* Prompt
Can you write out every line of the entries below, word for word and unchanged?

* Data records
-------
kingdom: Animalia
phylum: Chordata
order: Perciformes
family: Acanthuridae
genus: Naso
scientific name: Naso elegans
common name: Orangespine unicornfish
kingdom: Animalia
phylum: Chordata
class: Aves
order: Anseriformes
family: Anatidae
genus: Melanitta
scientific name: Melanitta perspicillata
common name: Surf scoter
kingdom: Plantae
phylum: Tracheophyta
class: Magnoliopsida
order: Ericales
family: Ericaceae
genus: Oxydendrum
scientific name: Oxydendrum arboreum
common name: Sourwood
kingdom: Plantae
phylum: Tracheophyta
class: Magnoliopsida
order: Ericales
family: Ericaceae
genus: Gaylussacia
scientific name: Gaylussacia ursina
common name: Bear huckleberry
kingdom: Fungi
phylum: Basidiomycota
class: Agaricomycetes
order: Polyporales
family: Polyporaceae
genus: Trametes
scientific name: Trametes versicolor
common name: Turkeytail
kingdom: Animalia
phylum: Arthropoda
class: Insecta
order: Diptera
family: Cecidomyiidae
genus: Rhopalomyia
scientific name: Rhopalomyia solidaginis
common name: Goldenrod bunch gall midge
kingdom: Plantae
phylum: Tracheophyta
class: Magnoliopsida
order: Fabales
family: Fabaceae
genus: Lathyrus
-------
* Final result
kingdom: Animalia
phylum: Chordata
order: Perciformes
family: Acanthuridae
genus: Naso
scientific name: Naso elegans
common name: Orangespine unicornfish
kingdom: Animalia
phylum: Chordata
class: Aves
order: Anseriformes
family: Anatidae
genus: Melanitta
scientific name: Melanitta perspicillata
common name: Surf scoter
kingdom: Plantae
phylum: Tracheophyta
class: Magnoliopsida
order: Ericales
family: Ericaceae
genus: Oxydendrum
scientific name: Oxydendrum arboreum
common name: Sourwood
kingdom: Plantae
phylum: Tracheophyta
class: Magnoliopsida
order: Ericales
family: Ericaceae
genus: Gaylussacia
scientific name: Gaylussacia ursina
common name: Bear huckleberry
kingdom: Fungi
phylum: Basidiomycota
class: Agaricomycetes
order: Polyporales
family: Polyporaceae
genus: Trametes
scientific name: Trametes versicolor
common name: Turkeytail
kingdom: Animalia
phylum: Arthropoda
class: Insecta
order: Diptera
family: Cecidomyiidae
genus: Rhopalomyia
scientific name: Rhopalomyia solidaginis
common name: Goldenrod bunch gall midge
kingdom: Plantae
phylum: Tracheophyta
class: Magnoliopsida
order: Fabales
family: Fabaceae
genus: Lathyrus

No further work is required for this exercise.